Até o momento da entrevista, Ryusuke Hamaguchi ainda não tinha tido a oportunidade de conversar com os demais indicados ao Oscar de Melhor Diretor.
"Estou no Japão, no momento, não tive oportunidade para conversar, pessoalmente, com os outros diretores nomeados ao Oscar. Não sinto que estou preparado para estar entre eles. O Steven Spielberg, por exemplo. Quando criança, assistia os filmes dele, como "ET". O fato de que possa ter alguma interação com ele, é inacreditável. Fico nervoso de pensar que isso possa acontecer. Assisti alguns dos filmes nomeados. Pensar que meu filme esteja no mesmo palco que essas produções faz com me sinta muito honrado”, confessa.
O diretor explica que a escolha do carro - quase um personagem no filme - foi tão importante quanto a do elenco. Uma escolha curiosa, já que o automóvel vermelho tem uma cor extrovertida, enquanto o personagem que o dirige é o oposto.
“Sempre ouvi que diretores, quando estão fazendo testes para elenco, costumam dizer: 'finalmente encontrei o ator que estava procurando'. Meu encontro com este carro foi muito parecido. Originalmente, estava procurando por um SAAB 900 amarelo, conforme a história original (o longa é baseado na literatura de Haruki Murakami). Acabamos usando o carro do coordenador encarregado de encontrar o automóvel. Lembro como o carro se destacava na paisagem, como ele era legal. Aí descobri que ele era um SAAB 900, justamente o que estávamos procurando. Nosso colega ainda dirige".
O diretor explica também o equilíbrio entre tragédia e beleza que vemos no filme. "Tragédia e beleza não são, necessariamente, duas coisas diferentes. No caso de perder alguém que você ama, você pode ter sido a causa. Com certeza é uma tragédia. Para superar, é preciso aceitar isto. Aceitar é triste, difícil e trágico. Também é algo bonito ver a beleza humana capaz de superar aquilo. Superar uma tragédia leva ao surgimento de algo belo", acredita.

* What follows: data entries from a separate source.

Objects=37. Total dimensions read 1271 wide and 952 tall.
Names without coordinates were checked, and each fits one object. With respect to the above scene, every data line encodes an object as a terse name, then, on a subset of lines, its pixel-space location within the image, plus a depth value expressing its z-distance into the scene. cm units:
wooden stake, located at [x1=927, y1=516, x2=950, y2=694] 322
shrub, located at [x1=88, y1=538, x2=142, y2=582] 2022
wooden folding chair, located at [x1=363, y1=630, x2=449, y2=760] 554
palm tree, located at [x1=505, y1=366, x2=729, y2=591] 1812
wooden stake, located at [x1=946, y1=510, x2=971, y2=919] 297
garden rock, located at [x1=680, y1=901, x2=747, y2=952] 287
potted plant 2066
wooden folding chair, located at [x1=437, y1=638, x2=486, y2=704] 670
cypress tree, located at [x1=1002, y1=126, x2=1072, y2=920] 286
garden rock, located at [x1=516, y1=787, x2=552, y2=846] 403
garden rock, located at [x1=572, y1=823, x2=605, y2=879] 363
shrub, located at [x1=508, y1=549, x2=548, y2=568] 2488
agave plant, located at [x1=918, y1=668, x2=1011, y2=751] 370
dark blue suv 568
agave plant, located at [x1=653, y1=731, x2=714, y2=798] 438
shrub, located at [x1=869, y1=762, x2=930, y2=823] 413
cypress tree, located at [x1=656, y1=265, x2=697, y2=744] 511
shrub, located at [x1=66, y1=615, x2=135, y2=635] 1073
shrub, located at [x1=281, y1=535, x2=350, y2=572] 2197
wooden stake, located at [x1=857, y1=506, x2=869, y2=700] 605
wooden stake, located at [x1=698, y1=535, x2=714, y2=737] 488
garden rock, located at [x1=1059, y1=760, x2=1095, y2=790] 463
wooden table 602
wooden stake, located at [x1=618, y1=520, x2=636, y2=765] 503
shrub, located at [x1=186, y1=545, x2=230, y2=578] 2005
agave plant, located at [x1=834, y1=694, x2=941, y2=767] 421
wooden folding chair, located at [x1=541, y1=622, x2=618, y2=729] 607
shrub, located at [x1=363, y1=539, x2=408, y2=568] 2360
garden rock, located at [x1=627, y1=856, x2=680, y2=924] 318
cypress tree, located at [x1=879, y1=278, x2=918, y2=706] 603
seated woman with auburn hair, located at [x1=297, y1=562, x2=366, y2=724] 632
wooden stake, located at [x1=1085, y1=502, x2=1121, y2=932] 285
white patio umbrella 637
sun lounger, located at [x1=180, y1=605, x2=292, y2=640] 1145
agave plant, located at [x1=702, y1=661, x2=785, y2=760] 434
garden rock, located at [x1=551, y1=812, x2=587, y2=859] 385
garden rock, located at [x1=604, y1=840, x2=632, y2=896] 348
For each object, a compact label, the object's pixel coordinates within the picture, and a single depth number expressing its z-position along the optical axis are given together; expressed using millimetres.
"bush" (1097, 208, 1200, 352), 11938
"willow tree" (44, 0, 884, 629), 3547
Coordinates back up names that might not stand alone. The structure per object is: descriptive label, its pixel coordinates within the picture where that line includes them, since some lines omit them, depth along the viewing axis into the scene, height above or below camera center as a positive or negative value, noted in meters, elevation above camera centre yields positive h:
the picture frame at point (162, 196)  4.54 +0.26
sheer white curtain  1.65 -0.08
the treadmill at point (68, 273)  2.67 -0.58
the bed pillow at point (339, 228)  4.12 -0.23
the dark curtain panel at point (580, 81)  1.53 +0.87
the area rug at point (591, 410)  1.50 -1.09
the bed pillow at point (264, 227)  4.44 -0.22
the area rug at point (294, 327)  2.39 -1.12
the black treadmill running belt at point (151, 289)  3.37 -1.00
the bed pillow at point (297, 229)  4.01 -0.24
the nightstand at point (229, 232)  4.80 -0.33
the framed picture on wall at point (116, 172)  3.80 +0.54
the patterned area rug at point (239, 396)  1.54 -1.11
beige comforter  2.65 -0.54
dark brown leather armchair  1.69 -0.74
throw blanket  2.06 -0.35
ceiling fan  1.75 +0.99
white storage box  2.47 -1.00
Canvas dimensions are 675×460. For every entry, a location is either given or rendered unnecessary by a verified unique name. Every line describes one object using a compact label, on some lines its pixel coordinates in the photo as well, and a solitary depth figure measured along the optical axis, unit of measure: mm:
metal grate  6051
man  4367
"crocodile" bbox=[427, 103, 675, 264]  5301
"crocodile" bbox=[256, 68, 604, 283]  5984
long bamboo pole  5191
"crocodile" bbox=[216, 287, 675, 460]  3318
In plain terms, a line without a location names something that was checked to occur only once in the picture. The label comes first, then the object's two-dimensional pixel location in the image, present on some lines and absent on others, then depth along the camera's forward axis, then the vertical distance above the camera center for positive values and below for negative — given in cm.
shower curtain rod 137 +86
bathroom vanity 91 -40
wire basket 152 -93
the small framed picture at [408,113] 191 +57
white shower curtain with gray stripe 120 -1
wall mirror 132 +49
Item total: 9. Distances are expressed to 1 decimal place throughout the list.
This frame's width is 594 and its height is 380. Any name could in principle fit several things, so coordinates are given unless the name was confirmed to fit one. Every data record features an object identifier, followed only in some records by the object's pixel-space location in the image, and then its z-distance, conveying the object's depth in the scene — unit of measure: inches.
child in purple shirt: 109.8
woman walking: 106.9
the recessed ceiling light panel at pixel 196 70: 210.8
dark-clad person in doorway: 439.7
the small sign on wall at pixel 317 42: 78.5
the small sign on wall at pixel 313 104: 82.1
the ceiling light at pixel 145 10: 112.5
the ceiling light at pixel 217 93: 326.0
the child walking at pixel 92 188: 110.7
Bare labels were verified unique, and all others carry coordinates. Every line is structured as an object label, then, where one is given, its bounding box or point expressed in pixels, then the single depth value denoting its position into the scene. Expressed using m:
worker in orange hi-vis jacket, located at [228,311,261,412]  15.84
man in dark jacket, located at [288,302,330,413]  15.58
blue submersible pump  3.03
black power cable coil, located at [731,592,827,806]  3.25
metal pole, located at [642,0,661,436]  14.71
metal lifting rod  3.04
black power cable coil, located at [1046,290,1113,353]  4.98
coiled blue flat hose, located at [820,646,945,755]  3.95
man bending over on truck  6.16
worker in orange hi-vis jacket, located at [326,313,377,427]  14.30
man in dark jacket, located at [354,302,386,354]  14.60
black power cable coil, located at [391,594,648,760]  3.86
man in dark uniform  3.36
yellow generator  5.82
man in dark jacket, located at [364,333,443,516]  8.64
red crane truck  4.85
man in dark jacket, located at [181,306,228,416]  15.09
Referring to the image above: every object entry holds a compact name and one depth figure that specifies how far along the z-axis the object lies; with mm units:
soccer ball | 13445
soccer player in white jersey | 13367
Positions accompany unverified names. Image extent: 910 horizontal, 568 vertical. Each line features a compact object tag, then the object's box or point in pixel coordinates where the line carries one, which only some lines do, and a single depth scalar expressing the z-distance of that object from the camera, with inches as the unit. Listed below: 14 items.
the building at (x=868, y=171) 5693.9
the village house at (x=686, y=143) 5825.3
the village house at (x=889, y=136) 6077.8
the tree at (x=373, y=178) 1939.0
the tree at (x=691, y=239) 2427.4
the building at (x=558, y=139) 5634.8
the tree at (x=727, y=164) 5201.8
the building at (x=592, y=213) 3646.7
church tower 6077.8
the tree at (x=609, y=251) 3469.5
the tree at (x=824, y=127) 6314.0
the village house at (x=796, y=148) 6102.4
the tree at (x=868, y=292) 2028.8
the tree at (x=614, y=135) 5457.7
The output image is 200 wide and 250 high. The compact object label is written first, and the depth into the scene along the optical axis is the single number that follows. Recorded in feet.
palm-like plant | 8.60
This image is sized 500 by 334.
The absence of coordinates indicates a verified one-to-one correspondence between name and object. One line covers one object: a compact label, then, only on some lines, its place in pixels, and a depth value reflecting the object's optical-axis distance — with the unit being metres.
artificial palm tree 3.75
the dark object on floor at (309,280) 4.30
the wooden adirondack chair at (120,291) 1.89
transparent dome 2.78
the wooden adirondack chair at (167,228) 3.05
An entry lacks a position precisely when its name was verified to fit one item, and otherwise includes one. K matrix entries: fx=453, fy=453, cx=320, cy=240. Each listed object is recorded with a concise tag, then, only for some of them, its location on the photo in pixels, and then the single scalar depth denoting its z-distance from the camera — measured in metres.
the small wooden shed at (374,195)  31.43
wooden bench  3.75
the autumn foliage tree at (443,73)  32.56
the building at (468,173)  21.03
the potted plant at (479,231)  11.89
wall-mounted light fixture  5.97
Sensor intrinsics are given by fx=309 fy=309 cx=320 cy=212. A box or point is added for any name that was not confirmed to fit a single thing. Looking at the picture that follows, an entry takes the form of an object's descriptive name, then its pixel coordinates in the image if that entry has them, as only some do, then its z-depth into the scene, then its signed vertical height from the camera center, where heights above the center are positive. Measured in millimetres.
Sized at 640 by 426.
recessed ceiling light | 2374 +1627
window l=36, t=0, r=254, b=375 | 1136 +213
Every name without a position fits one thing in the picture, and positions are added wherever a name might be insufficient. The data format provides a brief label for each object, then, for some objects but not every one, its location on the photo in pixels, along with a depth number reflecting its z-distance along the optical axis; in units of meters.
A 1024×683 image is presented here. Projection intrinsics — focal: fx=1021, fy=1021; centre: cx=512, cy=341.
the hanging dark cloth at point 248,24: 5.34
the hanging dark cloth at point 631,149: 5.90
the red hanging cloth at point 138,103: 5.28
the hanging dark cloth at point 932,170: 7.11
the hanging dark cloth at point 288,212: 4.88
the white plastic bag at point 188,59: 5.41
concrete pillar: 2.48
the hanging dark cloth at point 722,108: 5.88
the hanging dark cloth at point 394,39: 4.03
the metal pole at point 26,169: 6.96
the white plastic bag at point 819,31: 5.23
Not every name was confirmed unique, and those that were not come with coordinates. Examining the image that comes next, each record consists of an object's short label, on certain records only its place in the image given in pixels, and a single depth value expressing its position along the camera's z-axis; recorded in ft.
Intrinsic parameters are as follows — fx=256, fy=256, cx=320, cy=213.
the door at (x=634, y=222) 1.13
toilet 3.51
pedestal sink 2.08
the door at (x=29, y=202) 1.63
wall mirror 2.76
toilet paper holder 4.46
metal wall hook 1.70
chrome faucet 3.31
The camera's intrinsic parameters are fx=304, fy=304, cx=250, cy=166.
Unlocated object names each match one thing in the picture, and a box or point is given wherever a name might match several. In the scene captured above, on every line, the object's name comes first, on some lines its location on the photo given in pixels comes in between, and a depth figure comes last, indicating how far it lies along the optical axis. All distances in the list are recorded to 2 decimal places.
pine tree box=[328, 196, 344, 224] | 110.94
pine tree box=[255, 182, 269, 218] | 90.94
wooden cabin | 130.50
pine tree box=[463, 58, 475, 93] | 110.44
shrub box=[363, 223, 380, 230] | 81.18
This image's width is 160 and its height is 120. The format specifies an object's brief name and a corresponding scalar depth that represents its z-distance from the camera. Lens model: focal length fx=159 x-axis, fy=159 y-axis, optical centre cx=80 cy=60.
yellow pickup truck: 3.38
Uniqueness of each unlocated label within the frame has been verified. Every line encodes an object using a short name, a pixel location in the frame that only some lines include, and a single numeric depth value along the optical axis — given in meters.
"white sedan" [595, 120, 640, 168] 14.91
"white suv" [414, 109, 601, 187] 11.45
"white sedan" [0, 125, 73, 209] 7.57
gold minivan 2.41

Chama a atenção no filme as cenas em que não há diálogo, em que se destaca apenas a expressão no rosto dos atores. "Se a plateia pode sentir algo, mesmo que os atores estejam em silêncio, é porque os intérpretes estão sentindo algo quando atuam".
Para Ryusuke Hamaguchi, os atores não estão apenas seguindo instruções, mas sim vivendo a experiência do personagem. "Sei o quanto isto é difícil. Uma das coisas que faço para ajudar os atores é escrever um perfil dos personagens. Ao fazer uma encenação do perfil, o que está no papel deixa de ser apenas um conjunto de ideias e se torna memória e experiências. Quando estão em silêncio numa cena, os atores têm esta referência para guiar a interpretação", explica o cineasta.
O cineasta tinha feito outra escolha curiosa. Embora seja um filme dramático, o diretor planejava usar uma música alegre na trilha sonora de "Drive My Car", mais precisamente uma faixa dos Beatles.
"Pedi ao produtor para usar a música, a resposta foi que não seria possível. Não sei o quanto foi negociado. O final do filme fica em aberto. Adoro a música, embora não entenda a letra completamente, mas achava que a composição seria perfeita para o desfecho. Acabei usando outra música e tudo ficou bem", complementa o diretor.